TEXT FOR ANALYSIS
┌────────

[comp.sys.amiga] Memory Fill/Copy/Compare statistics + some assembly examples w/ DBcc

dillon@CORY.BERKELEY.EDU (Matt Dillon) (04/24/87)

	(I better sign my name here... this is a long article)

				-Matt

	Here is a good example of how to use a DBcc statement, including
how to extend it to handle counts larger than 16 bits (only two more
instructions).  I've tested all three of these routines.

	The routines transfer information a byte at a time.  Theoretically,
transfering information a word or a long at a time would be about 2x and 4x
as fast, but you need to add code to take care of initial an trailing 
alignment.  If you made a restriction that the supplied arguments were on
word or long boundries, and the size in multiples of 2 or 4 bytes, you
could implement such an improvment by a simple shift of the count register
to the right by 1 or 2 before beginning the loop, and using move.w/move.l
instead of move.b in the code below.

	The best example for the use of DBcc is the BCMP() routine, which
employs an actual condition (it uses DBNE) to exit the loop on compare
failure.

68000 specs,  clock-cycles-per-loop/MBytes-per-second on Amiga
where the MBsec is the total transfer rate.  E.g. if you want to zero
396K, it will take a second.  If you want to move 324K from one place to
another it will take a second.

└────────

INFORMATION
┌────────

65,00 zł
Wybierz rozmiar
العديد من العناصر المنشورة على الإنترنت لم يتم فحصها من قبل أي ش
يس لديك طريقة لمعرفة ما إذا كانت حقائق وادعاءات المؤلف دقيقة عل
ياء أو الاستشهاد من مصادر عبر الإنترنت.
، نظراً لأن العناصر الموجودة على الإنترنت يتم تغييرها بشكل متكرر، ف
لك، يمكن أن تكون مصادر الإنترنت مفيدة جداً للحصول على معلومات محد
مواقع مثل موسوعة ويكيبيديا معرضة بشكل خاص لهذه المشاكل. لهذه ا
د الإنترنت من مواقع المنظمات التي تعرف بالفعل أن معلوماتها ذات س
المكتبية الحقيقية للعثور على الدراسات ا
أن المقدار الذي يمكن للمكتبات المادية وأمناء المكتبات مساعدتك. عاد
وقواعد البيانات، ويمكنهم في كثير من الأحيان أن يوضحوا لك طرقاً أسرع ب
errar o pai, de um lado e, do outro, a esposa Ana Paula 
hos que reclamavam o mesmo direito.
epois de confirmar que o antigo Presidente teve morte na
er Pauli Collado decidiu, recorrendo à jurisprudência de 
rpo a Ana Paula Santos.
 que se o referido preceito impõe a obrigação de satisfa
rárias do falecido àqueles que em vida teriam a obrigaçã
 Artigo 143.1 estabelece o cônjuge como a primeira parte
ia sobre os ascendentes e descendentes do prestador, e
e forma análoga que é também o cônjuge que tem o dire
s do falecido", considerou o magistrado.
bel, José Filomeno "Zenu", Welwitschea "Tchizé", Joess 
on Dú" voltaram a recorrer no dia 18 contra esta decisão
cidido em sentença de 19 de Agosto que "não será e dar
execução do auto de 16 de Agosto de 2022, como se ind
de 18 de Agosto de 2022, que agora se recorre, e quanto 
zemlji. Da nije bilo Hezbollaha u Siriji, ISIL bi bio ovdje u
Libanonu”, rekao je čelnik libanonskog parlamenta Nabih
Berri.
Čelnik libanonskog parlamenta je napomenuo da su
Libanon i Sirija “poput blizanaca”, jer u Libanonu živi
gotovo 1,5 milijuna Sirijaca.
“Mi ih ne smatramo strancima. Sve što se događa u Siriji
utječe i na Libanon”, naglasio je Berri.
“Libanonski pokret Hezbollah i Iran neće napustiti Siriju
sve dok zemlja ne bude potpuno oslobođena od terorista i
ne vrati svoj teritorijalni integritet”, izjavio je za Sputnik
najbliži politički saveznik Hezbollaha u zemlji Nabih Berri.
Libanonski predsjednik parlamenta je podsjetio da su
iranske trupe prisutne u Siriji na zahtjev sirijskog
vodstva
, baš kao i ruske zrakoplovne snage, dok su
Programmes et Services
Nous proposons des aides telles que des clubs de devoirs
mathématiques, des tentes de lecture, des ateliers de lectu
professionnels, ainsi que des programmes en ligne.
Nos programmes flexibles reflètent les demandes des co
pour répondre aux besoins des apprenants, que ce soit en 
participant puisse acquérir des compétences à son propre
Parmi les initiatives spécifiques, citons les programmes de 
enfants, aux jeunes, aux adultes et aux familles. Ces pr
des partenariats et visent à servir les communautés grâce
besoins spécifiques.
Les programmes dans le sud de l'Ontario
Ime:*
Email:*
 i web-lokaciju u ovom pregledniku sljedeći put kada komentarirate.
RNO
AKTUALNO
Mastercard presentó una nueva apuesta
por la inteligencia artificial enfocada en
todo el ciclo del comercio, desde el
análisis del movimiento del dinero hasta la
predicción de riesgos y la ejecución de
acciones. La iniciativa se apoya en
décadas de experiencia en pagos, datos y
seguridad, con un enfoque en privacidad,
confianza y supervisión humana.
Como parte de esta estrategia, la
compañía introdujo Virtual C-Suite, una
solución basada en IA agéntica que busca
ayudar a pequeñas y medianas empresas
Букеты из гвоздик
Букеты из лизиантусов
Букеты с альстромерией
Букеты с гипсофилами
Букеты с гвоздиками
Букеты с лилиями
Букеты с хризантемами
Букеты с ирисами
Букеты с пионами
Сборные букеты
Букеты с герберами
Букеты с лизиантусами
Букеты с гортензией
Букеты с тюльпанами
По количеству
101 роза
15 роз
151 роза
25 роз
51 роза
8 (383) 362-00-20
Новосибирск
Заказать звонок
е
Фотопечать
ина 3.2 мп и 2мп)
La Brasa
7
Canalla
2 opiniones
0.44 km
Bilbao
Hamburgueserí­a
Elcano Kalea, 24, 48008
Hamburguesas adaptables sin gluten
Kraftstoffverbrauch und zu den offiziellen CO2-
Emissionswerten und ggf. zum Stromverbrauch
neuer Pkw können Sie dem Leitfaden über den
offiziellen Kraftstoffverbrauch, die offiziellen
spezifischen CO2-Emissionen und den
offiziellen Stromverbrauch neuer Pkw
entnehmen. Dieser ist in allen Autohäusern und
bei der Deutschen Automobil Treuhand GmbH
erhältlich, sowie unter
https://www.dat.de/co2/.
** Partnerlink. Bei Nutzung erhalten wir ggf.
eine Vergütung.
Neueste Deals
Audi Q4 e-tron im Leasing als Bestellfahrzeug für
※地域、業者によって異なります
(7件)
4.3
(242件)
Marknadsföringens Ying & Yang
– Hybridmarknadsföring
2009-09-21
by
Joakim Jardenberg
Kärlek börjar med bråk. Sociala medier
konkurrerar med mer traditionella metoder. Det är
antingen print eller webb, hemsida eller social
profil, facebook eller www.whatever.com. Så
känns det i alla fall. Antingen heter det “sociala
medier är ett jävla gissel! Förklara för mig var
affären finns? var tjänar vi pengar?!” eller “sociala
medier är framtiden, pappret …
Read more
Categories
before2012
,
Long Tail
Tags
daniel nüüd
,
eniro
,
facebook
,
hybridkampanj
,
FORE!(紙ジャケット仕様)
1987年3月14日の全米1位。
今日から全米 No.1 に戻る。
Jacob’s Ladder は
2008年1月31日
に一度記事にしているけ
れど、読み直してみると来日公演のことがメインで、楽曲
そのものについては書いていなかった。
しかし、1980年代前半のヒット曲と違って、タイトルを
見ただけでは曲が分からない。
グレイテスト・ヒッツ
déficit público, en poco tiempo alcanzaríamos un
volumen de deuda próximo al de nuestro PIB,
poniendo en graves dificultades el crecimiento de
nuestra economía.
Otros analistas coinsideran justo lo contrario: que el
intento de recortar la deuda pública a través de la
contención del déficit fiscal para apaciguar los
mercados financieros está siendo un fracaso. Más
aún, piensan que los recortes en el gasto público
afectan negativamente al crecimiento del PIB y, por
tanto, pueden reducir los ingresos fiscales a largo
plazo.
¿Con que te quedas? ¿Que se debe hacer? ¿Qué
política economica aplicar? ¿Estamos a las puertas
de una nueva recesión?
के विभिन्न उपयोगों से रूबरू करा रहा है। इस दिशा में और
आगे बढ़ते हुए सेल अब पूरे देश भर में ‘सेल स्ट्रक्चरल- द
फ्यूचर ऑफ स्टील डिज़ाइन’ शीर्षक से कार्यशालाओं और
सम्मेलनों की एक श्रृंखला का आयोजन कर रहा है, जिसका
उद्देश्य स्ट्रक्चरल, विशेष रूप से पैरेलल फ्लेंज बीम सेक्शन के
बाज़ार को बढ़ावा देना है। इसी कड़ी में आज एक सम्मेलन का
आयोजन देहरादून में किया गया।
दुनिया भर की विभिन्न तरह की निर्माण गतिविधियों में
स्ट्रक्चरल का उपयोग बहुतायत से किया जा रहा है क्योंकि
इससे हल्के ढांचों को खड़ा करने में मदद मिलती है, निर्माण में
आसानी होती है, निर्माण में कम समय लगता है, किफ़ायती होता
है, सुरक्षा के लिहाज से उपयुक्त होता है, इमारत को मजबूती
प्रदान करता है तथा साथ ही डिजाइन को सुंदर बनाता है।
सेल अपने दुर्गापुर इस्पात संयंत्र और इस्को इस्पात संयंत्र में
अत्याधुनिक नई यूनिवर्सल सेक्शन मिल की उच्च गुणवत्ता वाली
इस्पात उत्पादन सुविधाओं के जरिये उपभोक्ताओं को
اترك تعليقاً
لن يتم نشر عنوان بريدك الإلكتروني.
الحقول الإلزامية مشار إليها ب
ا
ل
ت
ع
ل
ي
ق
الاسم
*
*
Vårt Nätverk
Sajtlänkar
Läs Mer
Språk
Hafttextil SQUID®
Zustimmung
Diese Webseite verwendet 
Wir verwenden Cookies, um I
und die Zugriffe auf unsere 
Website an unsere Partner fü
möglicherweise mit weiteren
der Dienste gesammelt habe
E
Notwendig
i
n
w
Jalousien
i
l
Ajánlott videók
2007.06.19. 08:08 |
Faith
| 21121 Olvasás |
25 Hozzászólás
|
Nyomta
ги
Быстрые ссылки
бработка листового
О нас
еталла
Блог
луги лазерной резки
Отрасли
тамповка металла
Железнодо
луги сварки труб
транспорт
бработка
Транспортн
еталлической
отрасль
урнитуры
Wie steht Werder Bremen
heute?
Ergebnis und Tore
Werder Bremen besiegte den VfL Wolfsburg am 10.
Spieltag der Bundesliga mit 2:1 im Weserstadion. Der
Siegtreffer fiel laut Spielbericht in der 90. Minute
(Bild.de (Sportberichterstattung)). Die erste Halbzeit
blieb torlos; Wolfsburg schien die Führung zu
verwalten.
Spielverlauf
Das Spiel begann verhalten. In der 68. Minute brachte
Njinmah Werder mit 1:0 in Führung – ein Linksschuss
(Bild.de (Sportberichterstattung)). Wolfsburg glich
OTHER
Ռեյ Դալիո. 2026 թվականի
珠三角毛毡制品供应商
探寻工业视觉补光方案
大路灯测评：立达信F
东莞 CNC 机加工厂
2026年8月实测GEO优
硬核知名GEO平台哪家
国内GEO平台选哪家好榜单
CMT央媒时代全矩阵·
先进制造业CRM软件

└────────

THINGS TO DO
A. Set down, word for word, the part of the post on Amiga memory routines that runs from "The routines transfer" down to "the code below.".
B. Resume the post on Amiga memory fill, copy and compare routines, beginning after its final sentence.

WRITTEN ANSWERS
A.
The routines transfer information a byte at a time.  Theoretically,
transfering information a word or a long at a time would be about 2x and 4x
as fast, but you need to add code to take care of initial an trailing 
alignment.  If you made a restriction that the supplied arguments were on
word or long boundries, and the size in multiples of 2 or 4 bytes, you
could implement such an improvment by a simple shift of the count register
to the right by 1 or 2 before beginning the loop, and using move.w/move.l
instead of move.b in the code below.

B.
68000 @ 7.14Mhz
				BSET/BZERO	BMOV		BCMP

	as is:			18/0.396 MBsec	22/0.324 MBsec	22/0.324 MBsec
	mod for	word at a time	18/0.793 MBsec	22/0.649 MBsec	22/0.649 MBsec
	mod for long at a time	22/1.298 MBsec	30/0.952 MBsec	30/0.952 MBsec


Transfering a long at a time is about 3x faster than transfering a byte at a
time.  A 68010 can do memory fills/moves/compares from 1.3x to 1.6x faster 
than a 68000 can (1.6x for fills, 1.3x for moves/compares).

-----------------------------------------------------------

Oh yah.. extending the count beyond 16 bits.  Just look at the assembly.
Since DBcc only effects the lower word of a data register, you can still use
a single data register to hold the 32-bit 'count' you want, and simply add
a two instruction outer loop after the DBcc inner loop.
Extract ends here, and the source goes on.